22 I should mention the question of parity in relation to the sentences I imposed upon the offender’s brother. This particular matter for which the offender is to be sentenced has a counterpart in a matter on a Form 1 attached to one of the offences which Mr McGaw was sentenced, and I repeat that he was sentenced on the basis of different facts. Parity is really of no application in those circumstances, there being nothing really to compare the sentence I will impose on this offender with any sentence I imposed on Mr McGaw. Of course I will take into account that the offender has spent some considerable time in fulltime custody. I can say considerable time because two months and thirteen days in fulltime custody for an offender going to gaol for the first time is considerable.
23 It is a fundamental rule in sentencing that a sentence must reflect the objective gravity of an offender’s conduct. This was grave conduct indeed. The offence is to be placed in it’s proper context when I assess it’s criminality. This was not a case where nothing at all had happened to DS before he was incited to kiss the outside of the offender’s vaginal area. To the contrary at the time the offender did what she did, DS has already been subject to acts of violence. He was crying at times and he was injured. This places the offender’s actions in it’s proper context and makes her behaviour serious indeed.

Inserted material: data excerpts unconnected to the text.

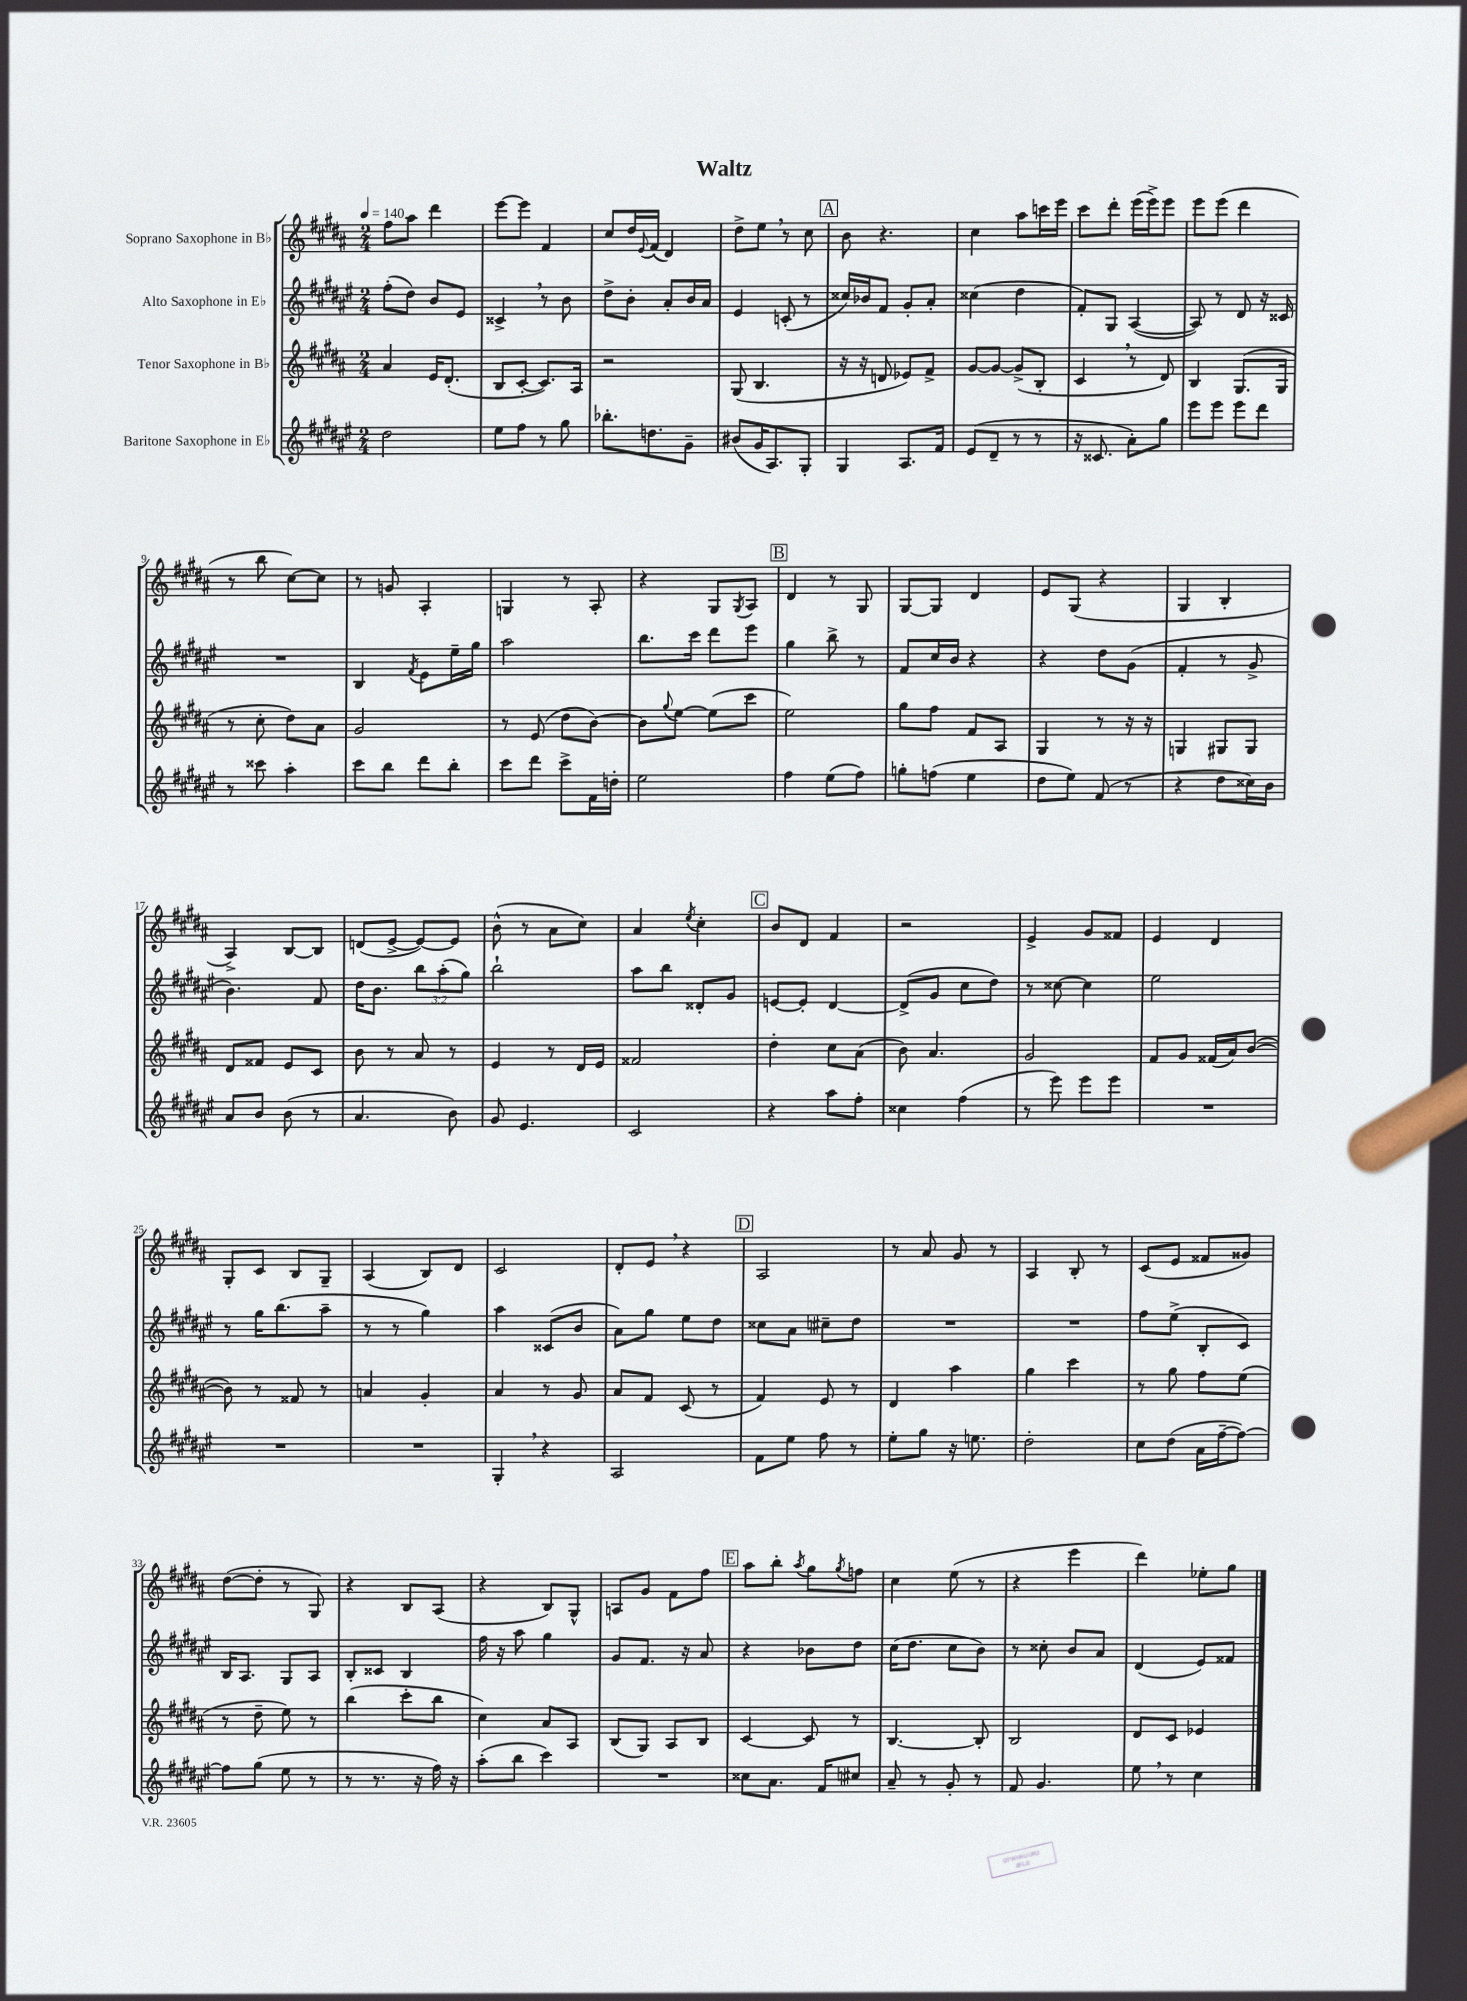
\header { title = "Waltz" }
<<
\new StaffGroup <<
\new Staff = "s0" \with { instrumentName = "Soprano Saxophone in Bb" } {
    \clef treble \key b \major \numericTimeSignature \time 2/4 \tempo 4 = 140
    fis''8 ais''8 dis'''4 |
    e'''8~ e'''8 fis'4 |
    cis''8 dis''16 \appoggiatura { e'8 } fis'16( dis'4) |
    dis''8-> e''8 \breathe r8 cis''8 |
    \mark \markup { \box "A" } b'8 r4. |
    cis''4 ais''8 c'''16 e'''16 |
    cis'''8 dis'''8-. e'''16( e'''16->) e'''8 |
    e'''8 e'''8( dis'''4 |
    r8 b''8 cis''8~) cis''8 |
    r8 g'8 ais4-. |
    g4 r8 ais8-. |
    r4 gis8 \acciaccatura { gis8 } ais8 |
    \mark \markup { \box "B" } dis'4 r8 gis8 |
    gis8~ gis8 dis'4 |
    e'8 gis8( r4 |
    gis4 b4-. |
    ais4->) b8~ b8 |
    d'8( e'8~-> e'8~) e'8 |
    b'8-^( r8 ais'8 cis''8) |
    ais'4 \acciaccatura { e''8 } cis''4-. |
    \mark \markup { \box "C" } b'8 dis'8 fis'4 |
    r2 |
    e'4-> gis'8 fisis'8 |
    e'4 dis'4 |
    gis8-. cis'8 b8 gis8-- |
    ais4( b8) dis'8 |
    cis'2 |
    dis'8-. e'8 \breathe r4 |
    \mark \markup { \box "D" } ais2 |
    r8 ais'8 gis'8 r8 |
    ais4 b8-. r8 |
    cis'8( e'8 fisis'8 gisis'8) |
    dis''8~( dis''8-. r8 gis8) |
    r4 b8 ais8( |
    r4 b8) gis8-^ |
    a8 gis'8 fis'8 fis''8 |
    \mark \markup { \box "E" } ais''8 b''8-. \acciaccatura { ais''8 } gis''8 \acciaccatura { gis''8 } f''8 |
    cis''4 e''8( r8 |
    r4 e'''4 |
    dis'''4) ees''8-. gis''8 \bar "|." |
}
\new Staff = "s1" \with { instrumentName = "Alto Saxophone in Eb" } {
    \clef treble \key fis \major \numericTimeSignature \time 2/4 \override Staff.TupletNumber.text = #tuplet-number::calc-fraction-text
    fis''8-.( dis''8) b'8 eis'8 |
    cisis'4-> \breathe r8 b'8 |
    dis''8-> b'8-. ais'8-. b'16 ais'16 |
    eis'4 c'8-.( r8 |
    \mark \markup { \box "A" } cisis''16) bes'16 fis'8 gis'8-. ais'8-. |
    cisis''4( dis''4 |
    fis'8-.) gis8 ais4~( |
    ais8) r8 dis'8 r16 cisis'16 |
    R2 |
    b4 \acciaccatura { fis'8 } eis'8 eis''16-- gis''16 |
    ais''2 |
    b''8. cis'''16 dis'''8 eis'''8 |
    \mark \markup { \box "B" } gis''4 b''8-> r8 |
    fis'8 cis''16 b'16 r4 |
    r4 dis''8 gis'8( |
    fis'4-. r8 gis'8-> |
    b'4.) fis'8 |
    dis''16 b'8. \tuplet 3/2 { b''8 ais''8-.( gis''8) } |
    b''2-! |
    ais''8 b''8 disis'8-. gis'8 |
    \mark \markup { \box "C" } e'8~ e'8-. dis'4~ |
    dis'8->( gis'8 cis''8 dis''8) |
    r8 cisis''8~ cisis''4 |
    eis''2 |
    r8 gis''16 b''8.( ais''8-- |
    r8 r8 gis''4) |
    ais''4 cisis'8( b'8 |
    ais'8) gis''8 eis''8 dis''8 |
    \mark \markup { \box "D" } cisis''8 ais'8 cis''8-- dis''8 |
    R2 |
    R2 |
    fis''8 eis''8->( b8-. cis'8) |
    b16 ais8. gis8 ais8 |
    b8-. cisis'8 b4 |
    fis''16 r16 ais''8 gis''4 |
    gis'8 fis'8. r16 ais'8 |
    \mark \markup { \box "E" } r4 bes'8 dis''8 |
    cis''16( dis''8. cis''8 b'8) |
    r8 cisis''8-. b'8 ais'8 |
    dis'4( eis'8) fisis'8 \bar "|." |
}
\new Staff = "s2" \with { instrumentName = "Tenor Saxophone in Bb" } {
    \clef treble \key b \major \numericTimeSignature \time 2/4
    ais'4 e'16 dis'8.-.( |
    b8 cis'8~-. cis'8.) ais16 |
    r2 |
    gis8( b4. |
    \mark \markup { \box "A" } r16 r16 d'8 ees'8) fis'8-> |
    gis'8~ gis'8~ gis'8->( b8-. |
    cis'4 \breathe r8 dis'8) |
    b4 gis8.( gis16 |
    r8 cis''8-. dis''8) ais'8 |
    gis'2 |
    r8 e'8( dis''8 b'8~) |
    b'8 \appoggiatura { gis''8 } e''8~ e''8( cis'''8 |
    \mark \markup { \box "B" } e''2) |
    gis''8 fis''8 fis'8 ais8 |
    gis4 r8 r16 r16 |
    g4 gis8 gis8 |
    dis'8 fisis'8 e'8 cis'8 |
    b'8 r8 ais'8 r8 |
    e'4 r8 dis'16 e'16 |
    fisis'2 |
    \mark \markup { \box "C" } dis''4-. cis''8 ais'8( |
    b'8) ais'4. |
    gis'2 |
    fis'8 gis'8 fisis'16( ais'16) b'8~( |
    b'8) r8 fisis'8 r8 |
    a'4 gis'4-. |
    ais'4 r8 gis'8 |
    ais'8 fis'8 cis'8( r8 |
    \mark \markup { \box "D" } fis'4) e'8 r8 |
    dis'4 ais''4 |
    gis''4 cis'''4 |
    r8 gis''8 fis''8 e''8( |
    r8 dis''8-- e''8) r8 |
    b''4( cis'''8-. b''8 |
    cis''4) ais'8 ais8 |
    b8( gis8) ais8 b8 |
    \mark \markup { \box "E" } cis'4~ cis'8 r8 |
    b4.~ b8-. |
    b2 |
    dis'8 cis'8 ees'4 \bar "|." |
}
\new Staff = "s3" \with { instrumentName = "Baritone Saxophone in Eb" } {
    \clef treble \key fis \major \numericTimeSignature \time 2/4
    dis''2 |
    eis''8 fis''8 r8 gis''8 |
    bes''8.-. d''8. gis'8-- |
    bis'8( gis'16 ais8.) gis8-. |
    \mark \markup { \box "A" } gis4 ais8. fis'16 |
    eis'8( dis'8-- r8 r8 |
    r16 cisis'8. ais'8-.) gis''8 |
    eis'''8 eis'''8 eis'''8 dis'''8 |
    r8 cisis'''8 ais''4-. |
    cis'''8 b''8 dis'''8 b''8-. |
    cis'''8 dis'''8 cis'''8-> fis'16 d''16-. |
    eis''2 |
    \mark \markup { \box "B" } fis''4 eis''8( fis''8) |
    g''8-. f''8( eis''4 |
    dis''8 eis''8) fis'8( r8 |
    r4 dis''8 cisis''16) b'16 |
    ais'8 b'8 b'8( r8 |
    ais'4. b'8) |
    gis'8 eis'4. |
    cis'2 |
    \mark \markup { \box "C" } r4 ais''8 fis''8-. |
    cisis''4 fis''4( |
    r8 eis'''8) eis'''8 eis'''8 |
    R2 |
    R2 |
    R2 |
    gis4-. \breathe r4 |
    ais2 |
    \mark \markup { \box "D" } fis'8 eis''8 fis''8 r8 |
    eis''8-. gis''8 r16 e''8. |
    dis''2-. |
    cis''8 dis''8( ais'16 fis''16~-- fis''8~) |
    fis''8 gis''8( eis''8 r8 |
    r8 r8. r16 fis''16) r16 |
    ais''8-.( b''8 cis'''4) |
    R2 |
    \mark \markup { \box "E" } cisis''8 ais'8. fis'16 cis''8 |
    ais'8-- r8 gis'8-. r8 |
    fis'8 gis'4. |
    eis''8 \breathe r8 cis''4 \bar "|." |
}
>>
>>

24 Taking into account the periods of imprisonment already served I will sentence the offender to imprisonment but order that it be served by way of periodic detention. The offender is sentenced to imprisonment. I set a non-parole period of six months with a head sentence of twelve months. That sentence is to be served by way of periodic detention. The offender is therefore to report to the Norma Parker Periodic Detention Centre at 8.30am on 5 May 2007 in order to commence serving her sentence.